The given wavelength of the radiation is \(987 \mathrm{nm}\), which is \(9.87 \times 10^{-7} \mathrm{m}\). We need to compare this value with the ranges of different portions of the electromagnetic spectrum to determine where this radiation lies. Here are the approximate wavelength ranges for different portions of the electromagnetic spectrum: - Radio waves: > 1000 m - Microwaves: 1 mm - 1 m - Infrared: 700 nm - 1 mm - Visible light: 400 nm - 700 nm - Ultraviolet: 10 nm - 400 nm - X-rays: 0.01 nm - 10 nm - Gamma rays: < 0.01 nm Since the given wavelength (987 nm) falls within the range of the infrared spectrum (700 nm to 1 mm), this radiation is found in the infrared portion of the electromagnetic spectrum.

To determine the number of photons emitted per second, we first need to calculate the energy of a single photon. The energy of a photon can be calculated using the following formula: \[E_{photon} = \dfrac{hc}{\lambda}\] Where \(E_{photon}\) is the energy of a photon, \(h\) is the Planck's constant (\(6.63 \times 10^{-34} \mathrm{J \cdot s}\)), \(c\) is the speed of light (\(3.00 \times 10^{8} \mathrm{m/s}\)), and \(\lambda\) is the wavelength of the light (\(9.87 \times 10^{-7} \mathrm{m}\)).
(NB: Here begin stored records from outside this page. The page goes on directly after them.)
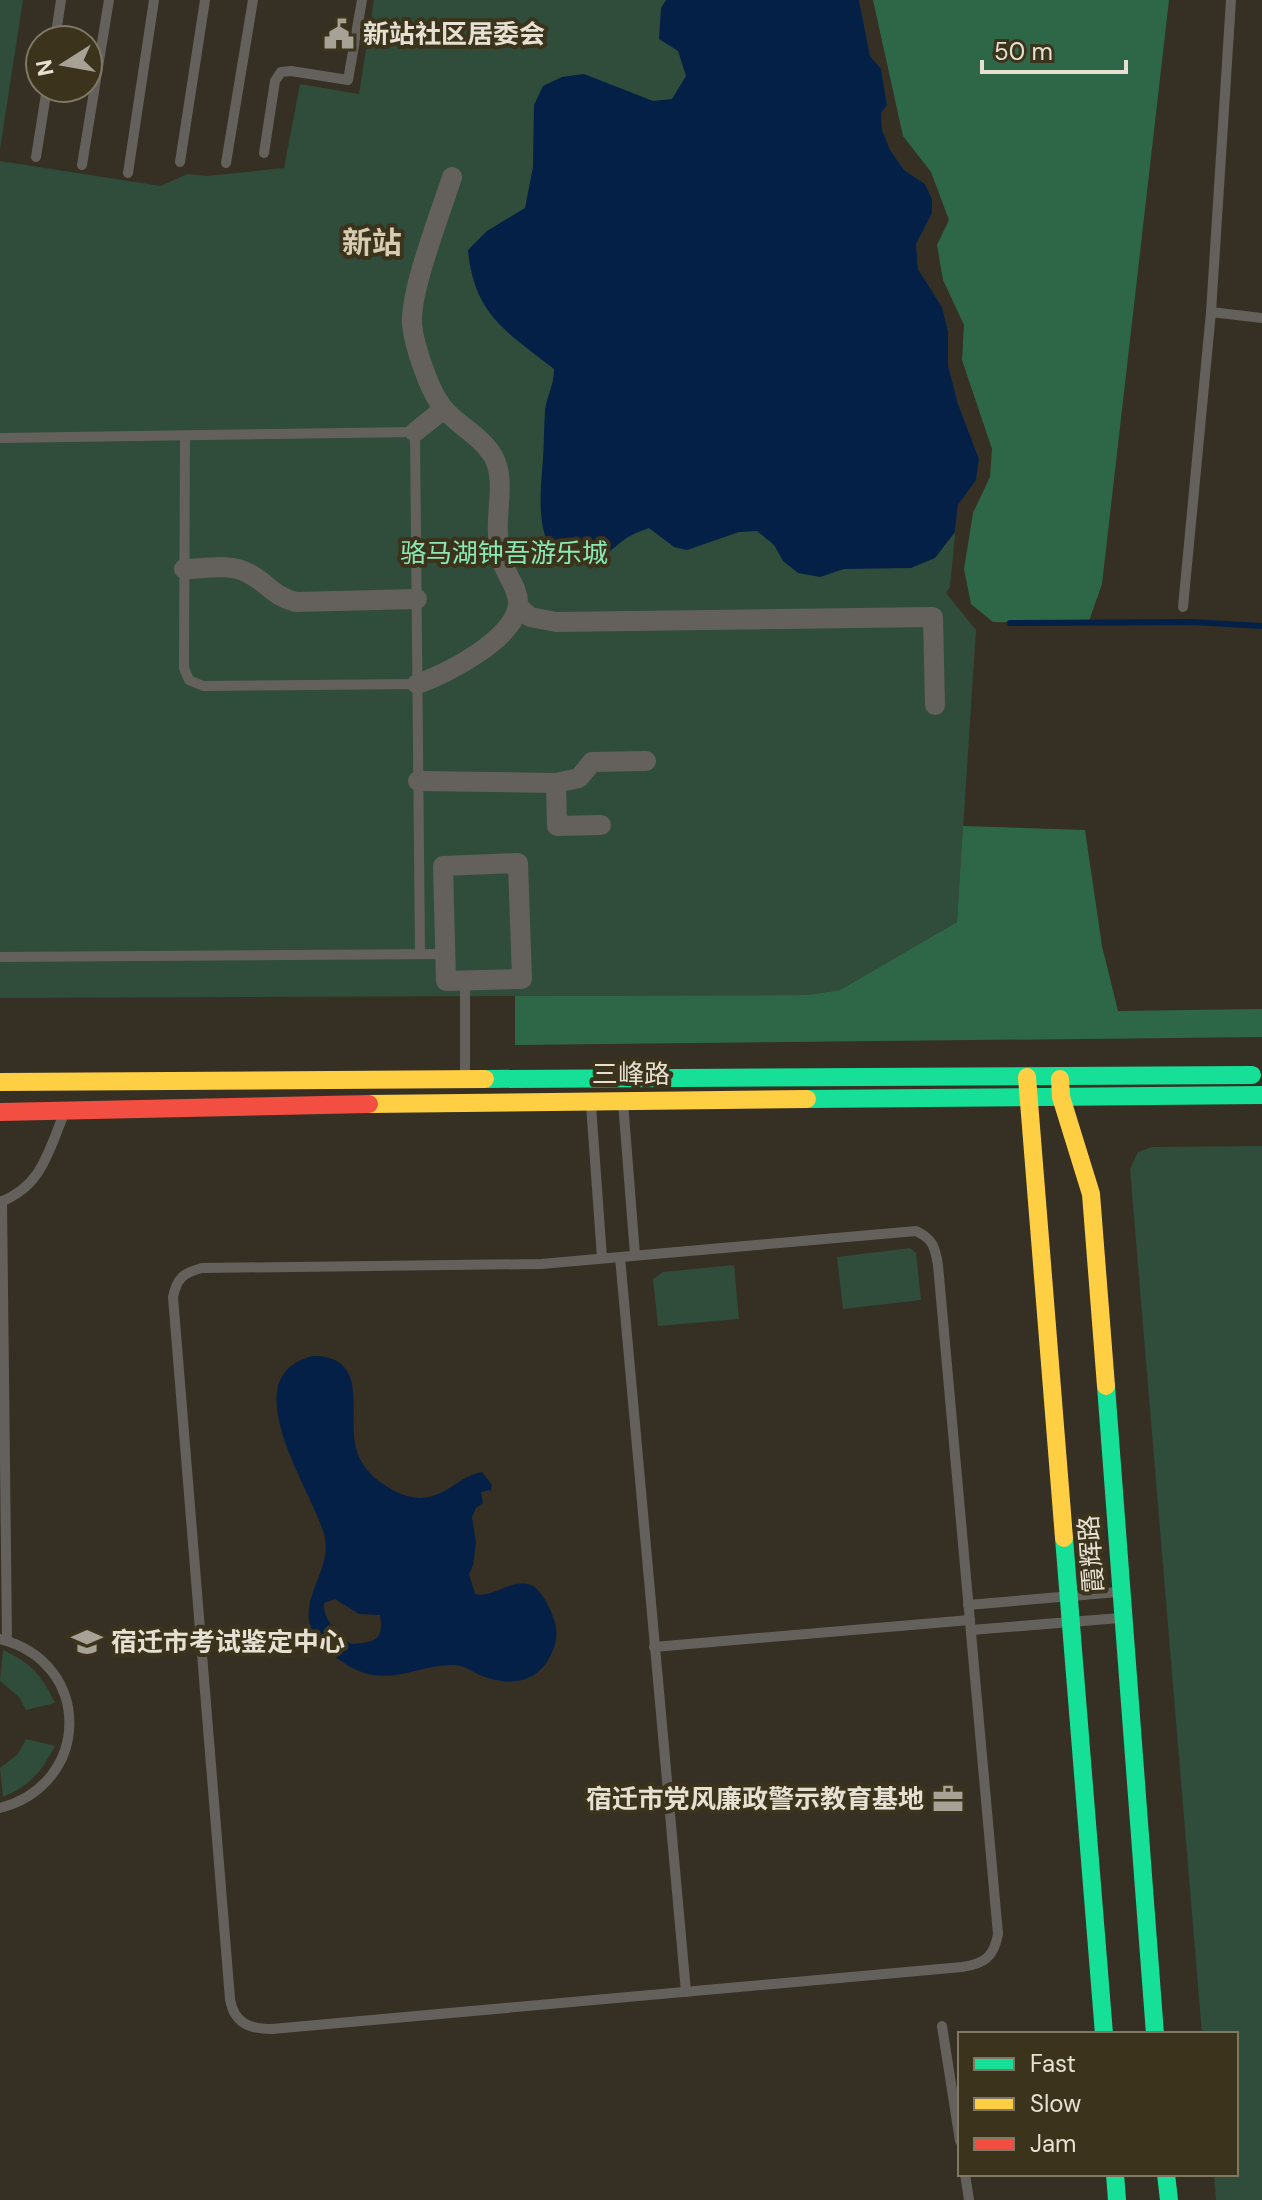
<svg xmlns="http://www.w3.org/2000/svg" width="1262" height="2200" viewBox="0 0 1262 2200" font-family="'DM Sans','Noto Sans SC',sans-serif">
<style>
.green{fill:#2f4d3a}
.forest{fill:#2e6748}
.water{fill:#052046;fill-rule:evenodd}
.lines{fill:none;stroke-linecap:round;stroke-linejoin:round}
.stream{stroke:#052046;stroke-width:6}
.lane{stroke:#64615c;stroke-width:10}
.street{stroke:#64615c;stroke-width:20}
.fast{stroke:#16e098;stroke-width:18}
.slow{stroke:#ffcf43;stroke-width:18}
.jam{stroke:#f24e42;stroke-width:18}
.labels{text-anchor:middle;dominant-baseline:central;stroke-width:8;stroke-linejoin:round;paint-order:stroke}
.poi-label{font-size:26px;font-weight:bold;fill:#e5e0d2;stroke:#3c331c;text-anchor:start}
.park-label{font-size:26px;fill:#8ae9b4;stroke:#3c331c}
.street-label{font-size:26px;fill:#e5e0d2;stroke:#3c331c}
.quarter-label{font-size:30px;font-weight:bold;fill:#d7ccb1;stroke:#3c331c}
</style>
<rect width="100%" height="100%" fill="#353023"/>
<g class="green">
<polygon points="0,0 23,0 0,149"/>
<polygon points="374,0 859,0 870,56 881,69 887,105 881,113 882,130 890,150 904,170 925,184 932,199 932,213 916,244 918,269 942,307 948,331 948,365 958,404 979,459 976,480 958,505 950,587 946,593 976,630 957,922 840,990 807,995 0,998 0,161 161,186 187,174 207,176 284,168 300,84 359,94"/>
<polygon points="1262,1146 1262,2200 1216,2200 1214,2174 1236,2174 1236,2034 1202,2034 1130,1169 1138,1152 1152,1147"/>
<polygon points="910,1248 916,1253 921,1300 843,1309 837,1257"/>
<polygon points="734,1265 739,1319 658,1326 653,1279 663,1272"/>
<path d="M3,1650c29,14 38,24 52,53l-29,7 -7,-13 -19,-16z"/>
<path d="M26,1739l29,7c-14,26 -24,39 -52,51l-3,-29 18,-14z"/>
</g>
<g class="forest">
<polygon points="873,0 1169,0 1102,584 1088,624 993,622 971,604 964,569 973,513 990,477 992,449 962,360 964,325 943,280 937,245 949,220 931,172 903,136"/>
<polygon points="963,826 1085,830 1102,946 1118,1011 1262,1009 1262,1037 515,1045 515,996 807,995 840,990 957,922"/>
</g>
<g class="water">
<path d="M666,0h193l11,56 11,13 6,36 -6,8 1,17 8,20 14,20 21,14 7,15v14l-16,31 2,25 24,38 6,24v34l10,39 21,55 -3,21 -18,25 -3,27 -20,26 -24,10 -67,1 -24,8 -22,-4 -15,-12 -9,-16 -17,-14 -18,1 -52,18 -13,-3 -25,-19c-5,2 -12,4 -17,7 -13,6 -21,19 -36,23 -66,20 -56,-60 -53,-99 1,-16 1,-33 2,-49 2,-15 9,-24 9,-41 -47,-37 -80,-54 -86,-119l19,-19 38,-23 8,-41 1,-62 9,-19 19,-9 22,-3 69,27 19,-2 14,-23 -8,-25 -19,-12 2,-31z"/>
<path d="M313,1356c58,0 34,58 43,92 4,17 16,29 30,38 9,6 22,12 34,12 25,0 39,-22 62,-26l10,13 -1,5 -10,2 2,11 -7,5 -4,9 4,26 -3,22 -4,9 6,20c18,5 39,-18 58,-8 10,6 22,31 23,42 2,12 -3,24 -9,34 -16,23 -41,23 -65,14 -9,-4 -19,-11 -28,-11 -33,-1 -62,20 -95,6 -13,-5 -25,-15 -35,-24 -40,-39 12,-73 0,-113 -13,-46 -93,-158 -11,-178zM335,1599l24,15 21,1c4,26 -5,27 -29,29 -13,-9 -28,-24 -27,-41z"/>
</g>
<g class="lines">
<polyline class="stream" points="1010,623 1192,622 1262,626"/>
<g class="lane">
<polyline points="55,40 61,0"/>
<polyline points="264,153 275,81 281,72 291,71 348,80 362,0"/>
<polyline points="36,157 47,88"/>
<polyline points="180,162 205,0"/>
<polyline points="226,163 253,0"/>
<polyline points="82,165 109,0"/>
<polyline points="128,173 154,0"/>
<polyline points="1211,312 1262,318"/>
<polyline points="185,436 184,668 189,680 203,686 417,684"/>
<polyline points="0,438 415,432 420,954"/>
<polyline points="1183,607 1211,312 1231,0"/>
<polyline points="0,957 446,954"/>
<polyline points="465,981 465,1076"/>
<polyline points="623,1102 635,1255"/>
<polyline points="591,1105 602,1258"/>
<polyline points="2,1201 7,1640"/>
<path d="M0,1202c42,-16 48,-50 64,-88"/>
<path d="M916,1231c17,8 19,16 22,34l60,669c-4,23 -14,30 -36,33l-690,62c-23,0 -38,-6 -42,-30l-57,-702c4,-19 10,-24 29,-29l339,-4z"/>
<polyline points="620,1257 686,1992"/>
<polyline points="968,1605 1118,1592"/>
<polyline points="971,1630 1120,1618"/>
<path d="M0,1639c93,23 92,145 0,169"/>
<polyline points="654,1647 970,1620"/>
<polyline points="942,2026 960,2141"/>
<polyline points="965,2174 969,2200"/>
</g>
<g class="street">
<polyline points="415,432 444,409"/>
<path d="M184,569c19,0 46,-6 64,4 20,10 24,23 48,29l121,-3"/>
<polyline points="518,606 530,617 556,622 933,617 935,705"/>
<path d="M417,684c29,-9 101,-47 101,-81 0,-15 -10,-25 -15,-39 -4,-10 -5,-20 -5,-30 -2,-24 8,-56 -5,-78 -12,-20 -34,-30 -49,-47 -14,-16 -30,-63 -32,-85 -2,-34 29,-112 40,-147"/>
<polyline points="418,781 556,783 579,778 592,762 646,761"/>
<polyline points="556,783 557,826 601,825"/>
<polygon points="518,863 522,979 446,981 443,866"/>
</g>
<g class="fast">
<polyline points="485,1079 1252,1075"/>
<polyline points="807,1099 1262,1095"/>
<polyline points="1106,1386 1155,2034"/>
<polyline points="1064,1538 1104,2034"/>
<polyline points="1115,2174 1117,2200"/>
<polyline points="1166,2174 1169,2200"/>
</g>
<g class="slow">
<polyline points="1027,1077 1064,1538"/>
<polyline points="1060,1079 1061,1097 1091,1194 1106,1386"/>
<polyline points="0,1082 485,1079"/>
<polyline points="369,1104 807,1099"/>
</g>
<polyline class="jam" points="0,1112 369,1104"/>
</g>
<defs>
<g id="civic-bare" transform="scale(2.4)"><path d="M-.6-6.5H3V-4.5H.6V-3L4-1V1h2V6H-6V1h2V-1L-.6-3ZM-1.2 2.5V6h2.4V2.5Z" fill="#a7a295" stroke="#3c331c" stroke-width="2.5" paint-order="stroke"/></g>
<g id="university-bare" transform="scale(2.4)"><path d="M0-5L7-2L0 1L-7-2ZM-4 1L0 2.5L4 1V4Q0 6-4 4Z" fill="#a7a295" stroke="#3c331c" stroke-width="2.5" paint-order="stroke"/></g>
<g id="office-bare" transform="scale(2.4)"><path d="M-6-3h4V-5.5h4V-3h4V5H-6ZM-1-4.5V-3h2v-1.5ZM-6 0V1H6V0Z" fill="#a7a295" stroke="#3c331c" stroke-width="2.5" paint-order="stroke"/></g>
</defs>
<g fill-rule="evenodd">
<use href="#civic-bare" x="339" y="34"/>
<use href="#university-bare" x="87" y="1642"/>
<use href="#office-bare" x="948" y="1799"/>
</g>
<g class="labels">
<g class="poi-label">
<text x="363" y="34">新站社区居委会</text>
<text x="111" y="1642">宿迁市考试鉴定中心</text>
<text x="924" y="1799" text-anchor="end">宿迁市党风廉政警示教育基地</text>
</g>
<g class="park-label">
<text x="504" y="553">骆马湖钟吾游乐城</text>
</g>
<g class="street-label">
<text x="631" y="1074">三峰路</text>
<text transform="translate(1091 1554) rotate(-94)">霞辉路</text>
</g>
<g class="quarter-label">
<text x="372" y="242">新站</text>
</g>
</g>
<rect x="958" y="2032" width="280" height="144" fill="#3c331c" stroke="#807865" stroke-width="2"/>
<rect x="974" y="2058" width="40" height="12" fill="#16e098" stroke="#807865" stroke-width="2"/>
<text x="1030" y="2072" font-size="24" fill="#e5e0d2">Fast</text>
<rect x="974" y="2098" width="40" height="12" fill="#ffcf43" stroke="#807865" stroke-width="2"/>
<text x="1030" y="2112" font-size="24" fill="#e5e0d2">Slow</text>
<rect x="974" y="2138" width="40" height="12" fill="#f24e42" stroke="#807865" stroke-width="2"/>
<text x="1030" y="2152" font-size="24" fill="#e5e0d2">Jam</text>
<g transform="translate(64 64) rotate(259)"><circle r="38" fill="#3c331c" stroke="#807865" stroke-width="2"/>
<path d="M0-6L14 30L0 20L-14 30Z" fill="#a7a295"/>
<text y="-12" font-size="22" font-weight="bold" text-anchor="middle" fill="#e5e0d2">N</text>
</g>
<path d="M982 60v12h144v-12" fill="none" stroke="#e5e0d2" stroke-width="4"/>
<text x="994" y="60" font-size="24" fill="#e5e0d2" stroke="#3c331c" stroke-width="6" paint-order="stroke">50 m</text>
</svg>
Now, let's calculate the energy of a single photon: \[E_{photon} = \dfrac{(6.63 \times 10^{-34} \mathrm{J \cdot s}) (3.00 \times 10^{8} \mathrm{m/s})}{9.87 \times 10^{-7} \mathrm{m}}\] \[E_{photon} ≈ 2.019 \times 10^{-19} \mathrm{J}\] Now that we know the energy of a single photon, we can use the given output energy (\(0.52\, \mathrm{J}\)) and the total time (\(32 \, \mathrm{s}\)) to find the number of photons emitted per second. First, let's find the total number of photons emitted: \[N_{total} = \dfrac{E_{total}}{E_{photon}}\] \[N_{total} = \dfrac{0.52 \, \mathrm{J}}{2.019 \times 10^{-19} \, \mathrm{J}}\] \[N_{total} ≈ 2.58 \times 10^{18}\] Now, we can find the number of photons emitted per second: \[N_{per \, second} = \dfrac{N_{total}}{t}\] \[N_{per \, second} = \dfrac{2.58 \times 10^{18}}{32 \, \mathrm{s}}\] \[N_{per \, second} ≈ 8.06 \times 10^{16}\] Therefore, the laser emits approximately \(8.06 \times 10^{16}\) photons per second.